When a grandparent or other family elder has Alzheimer’s disease, finding meaningful ways for families to spend time together can seem difficult. Memory loss and struggles with abstract thought processes might make it difficult to play board games and other activities you’ve always enjoyed together.
Spending time with loved ones is essential for people with Alzheimer’s. They may not be able to remember specific daily memories, but when an adult has memory loss, the feelings of happiness they create do remain. That’s why it’s important to have a list of intergenerational activities you can all engage in together.
Activities to Enjoy With a Loved One Who Has Alzheimer’s
In honor of National Family Fun Month, we have a few ideas to help you get started.
Physical fitness activities can be a great way to spend time with a loved one who has Alzheimer’s disease.
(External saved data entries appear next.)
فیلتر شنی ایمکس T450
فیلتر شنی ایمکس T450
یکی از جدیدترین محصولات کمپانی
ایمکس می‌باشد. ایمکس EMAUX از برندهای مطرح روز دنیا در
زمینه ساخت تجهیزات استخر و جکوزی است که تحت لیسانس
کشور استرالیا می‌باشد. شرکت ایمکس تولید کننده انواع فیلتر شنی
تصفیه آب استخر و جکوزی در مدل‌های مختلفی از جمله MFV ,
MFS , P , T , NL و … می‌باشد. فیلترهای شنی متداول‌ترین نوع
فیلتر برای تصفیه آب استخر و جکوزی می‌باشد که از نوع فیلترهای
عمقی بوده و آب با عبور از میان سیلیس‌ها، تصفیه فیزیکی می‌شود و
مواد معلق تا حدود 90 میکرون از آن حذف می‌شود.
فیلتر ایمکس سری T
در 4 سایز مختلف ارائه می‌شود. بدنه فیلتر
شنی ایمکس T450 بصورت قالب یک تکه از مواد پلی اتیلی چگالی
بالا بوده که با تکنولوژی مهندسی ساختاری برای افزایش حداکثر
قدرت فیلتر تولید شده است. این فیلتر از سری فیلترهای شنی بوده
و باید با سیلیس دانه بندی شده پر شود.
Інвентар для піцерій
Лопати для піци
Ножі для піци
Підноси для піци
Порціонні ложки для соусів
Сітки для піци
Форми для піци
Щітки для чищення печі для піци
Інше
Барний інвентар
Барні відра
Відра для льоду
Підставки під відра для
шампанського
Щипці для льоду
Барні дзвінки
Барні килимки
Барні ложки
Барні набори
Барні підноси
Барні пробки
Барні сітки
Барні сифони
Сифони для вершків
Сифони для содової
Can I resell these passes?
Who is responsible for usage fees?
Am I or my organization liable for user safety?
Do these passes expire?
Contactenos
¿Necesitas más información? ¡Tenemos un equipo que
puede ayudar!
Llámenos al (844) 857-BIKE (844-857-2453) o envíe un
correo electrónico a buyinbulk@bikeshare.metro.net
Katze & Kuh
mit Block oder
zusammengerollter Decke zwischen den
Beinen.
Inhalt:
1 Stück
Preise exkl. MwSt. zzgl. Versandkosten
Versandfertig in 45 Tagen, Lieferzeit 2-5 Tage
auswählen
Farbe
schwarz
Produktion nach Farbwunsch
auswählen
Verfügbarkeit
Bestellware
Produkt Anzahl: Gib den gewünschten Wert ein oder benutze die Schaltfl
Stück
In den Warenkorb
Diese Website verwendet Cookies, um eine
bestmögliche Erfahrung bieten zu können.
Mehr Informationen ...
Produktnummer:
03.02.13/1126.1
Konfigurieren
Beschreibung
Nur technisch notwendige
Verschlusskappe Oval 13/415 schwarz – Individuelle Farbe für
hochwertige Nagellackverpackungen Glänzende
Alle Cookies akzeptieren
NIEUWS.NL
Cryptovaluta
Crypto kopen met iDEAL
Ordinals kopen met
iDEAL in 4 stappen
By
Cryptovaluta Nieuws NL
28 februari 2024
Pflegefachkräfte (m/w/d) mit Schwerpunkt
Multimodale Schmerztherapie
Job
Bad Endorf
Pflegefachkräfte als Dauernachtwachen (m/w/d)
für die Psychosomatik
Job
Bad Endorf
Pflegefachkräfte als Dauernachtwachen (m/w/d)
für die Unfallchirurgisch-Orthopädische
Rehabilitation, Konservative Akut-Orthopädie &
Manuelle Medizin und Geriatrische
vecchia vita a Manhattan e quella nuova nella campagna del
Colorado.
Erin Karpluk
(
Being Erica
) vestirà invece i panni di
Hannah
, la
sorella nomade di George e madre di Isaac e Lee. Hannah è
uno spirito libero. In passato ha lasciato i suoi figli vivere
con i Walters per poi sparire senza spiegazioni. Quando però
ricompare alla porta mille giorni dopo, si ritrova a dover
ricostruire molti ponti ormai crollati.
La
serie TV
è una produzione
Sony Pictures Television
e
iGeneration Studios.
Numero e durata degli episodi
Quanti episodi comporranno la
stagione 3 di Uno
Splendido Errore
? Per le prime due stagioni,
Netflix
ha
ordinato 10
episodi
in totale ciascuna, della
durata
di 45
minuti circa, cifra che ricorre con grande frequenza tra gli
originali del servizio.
Here are a few you can enjoy together:
- Go for a nature walk in an area park or botanical garden—some even have accessible trails if your loved one has difficulty walking long distances and requires a wheelchair.
- Have a standing date in the living room once or twice a week to practice chair yoga or gentle stretches together.
Each of these activities may help to calm the agitation, stress, and anxiety that are common struggles for people with Alzheimer’s.
Music’s healing harmonies have well-documented therapeutic benefits for people with Alzheimer’s and other forms of dementia. Even people who have more advanced memory loss can often connect to pleasant memories through music. It can be another activity several generations of a family can enjoy together.
Create a playlist of music from your loved one’s generation to listen to together. If your loved one is able to dance, try adding a little upbeat music to the mix. Even the younger generation might enjoy dancing to the oldies in the living room.
Gardening and Nature
Another life enrichment activity shown to have positive mental and physical health benefits for people of all ages and health statuses is connecting with nature. Spending time gardening or enjoying the great outdoors can soothe agitation and lift the spirit. Caring for a garden can also help a senior with memory loss feel productive.
- A raised garden, container garden, or window box are easy for older adults who struggle with balance or mobility. A sensory herb garden or fragrant flower garden offer even more benefits.
- Birdwatching is another intergenerational activity to consider. You can enjoy it in your own backyard or at an area park. Family members can take pictures of the birds you see (flowers and plants, too!) and look their names up online. Use the photos to create a birdwatching journal or even a family calendar.
Be sure to learn how to identify poison ivy and oak so you don’t develop a painful rash. Adults with Alzheimer’s may also try to put good-smelling plants in their mouth, so avoid plants that are harmful if ingested.
Arts and Crafts Projects
Arts and crafts projects are another great option because they can be adapted for a variety of ability levels. Here are a few ideas for your family to try:
- Acrylic or watercolor painting
- Putting together a family scrapbook
- Creating a stepping stone with family handprints
- Making necklaces or bracelets from beads
- Arranging fresh flowers in a vase
Whatever activity you choose, remember that simple ones that don’t rely on memory are usually best for adults with Alzheimer’s.